Walk into Bridget Dornbirer's spic-and-span warehouse this spring, and you'll feel like you've discovered the Garden of Eden. Children's clothing swings from the racks like a zillion lollipops on hangers, all raging with color, blooming with itsy-bitsy, teeny-weeny details of lace and ribbons, and cute beyond belief. Some mothers become blubbering fools at the very sight of it. But the best part of Petite Patoot Warehouse is that the jewels are all heavily discounted new and gently used items from upscale boutiques. Be sure to shop early, though: The warehouse is only open on Fridays and Saturdays while the inventory lasts, so dry your tears and park your patoot.
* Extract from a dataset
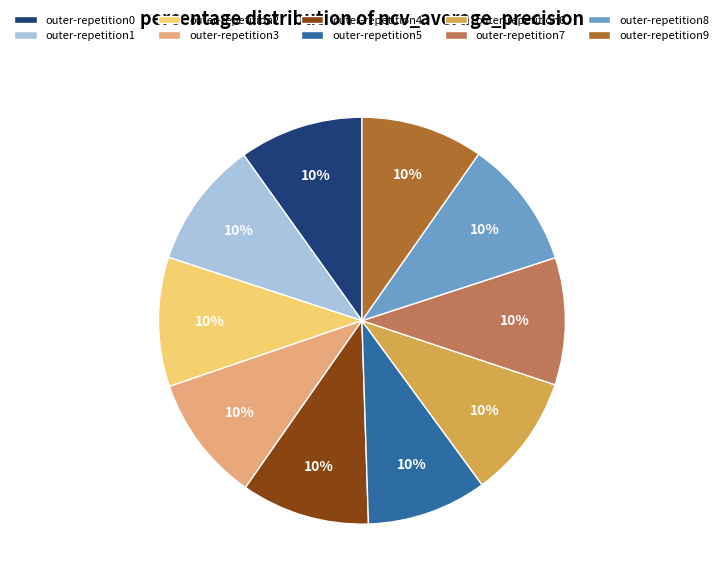

To the nearest percent, what is the combined percentage of outer-repetition2 and outer-repetition9?

20%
Deb Henriksen's motto is "For the Core, From the Core," and few designers keep it as real as she does. The former environmental scientist gave up her good day job to pursue her fashion dreams full time -- and we're lucky she did. Her first designs were clever, well-made screen-printed T-shirts that featured, most memorably, a cat skull and crossbones. But in the last year, she's branched out into a full line of made-to-measure treasures, offered at her Equillibrium showroom/boutique. Henriksen admires Betsey Johnson, and her new dresses and skirts reflect that sensibility: Simple, clean lines meet punk-rock ruffles. That's hard core.
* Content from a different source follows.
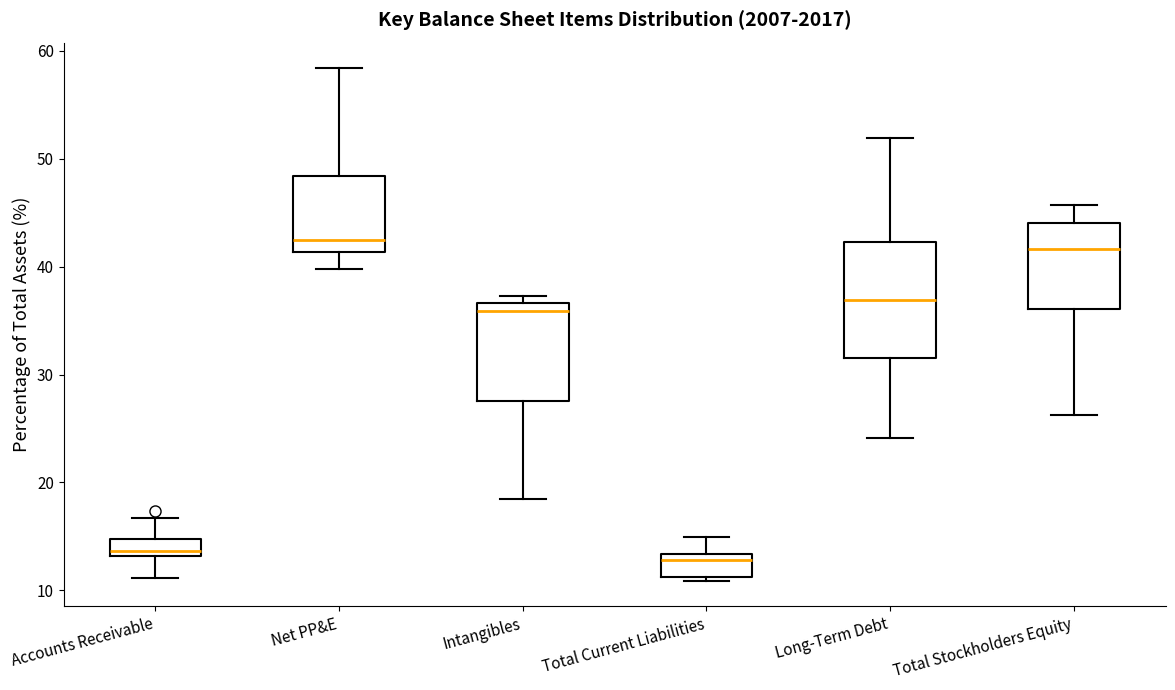

Where does the median line of the box for Accounts Receivable sit on the y-axis? The values are not printed on the chart, so give them approximately, as read against the axis.

14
When Lynne Bruning walks into a room, you can't miss the former-architect-turned-fashion-designer. Her outrageous, over-the-top fashions just scream out for people to come and investigate. Start with her key skirt: Unadorned, it would just be a simple, denim mini. But with more than 500 keys sewn onto it -- not all, she swears, are to the homes of ex-boyfriends -- the skirt becomes a walking piece of art and music. The duster takes on new meaning in her hands: She weaves them with surveyor's marking line -- yes, the green and pink string you buy at Home Depot -- and El wire. Talk about a neon extravaganza. But Bruning is at her best when she turns to her simple, elegant, bias-cut dresses. The flowing gowns won her top prizes during last year's Fashion Group International of Denver competition and resulted in an internship with New York designer David Rodriguez. Way to sew!
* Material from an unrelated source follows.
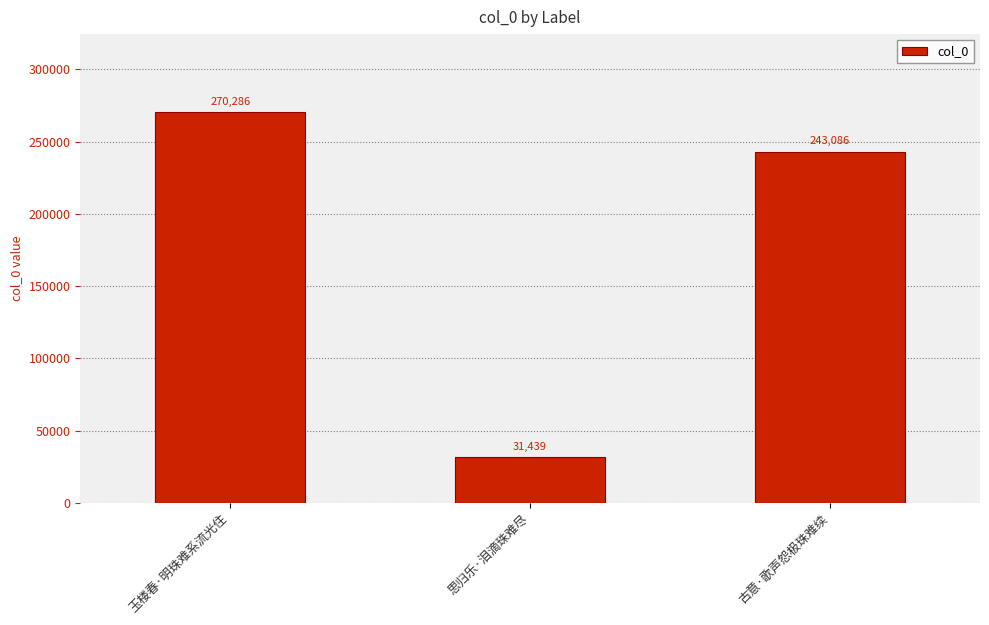

The chart shows a value of 270286 at 玉楼春·明珠难系流光住. True or false?

True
Fashion's obsession with all things rockabilly is long over, but Crown Mercantile still carries a wide selection of retro-inspired bowling shirts, from the understated to the full-on psycho-billy. Don't forget the witty T-shirts to go under them, or the excellent accessories to finish off the look. And for the ladies waiting for their stray (straight-gay) to stop preening, there's a host of smart skirts, blouses and housewares to peruse. Good style never goes out of fashion.
Minerva's Hat and Fashion Boutique is the ultimate window-shopping experience. You may not always go in, but it's always worth stopping and gawking at owner Minerva Smith's glorious selection of hats, including everything from show-stopping Sunday bests to African kufis. If you don't stop in and admire the exquisite handiwork, however, you're most certainly missing out. But be warned: Minerva's is known to induce fantasies of being as chic and turned-out as Greta Garbo or Dorothy Dandridge.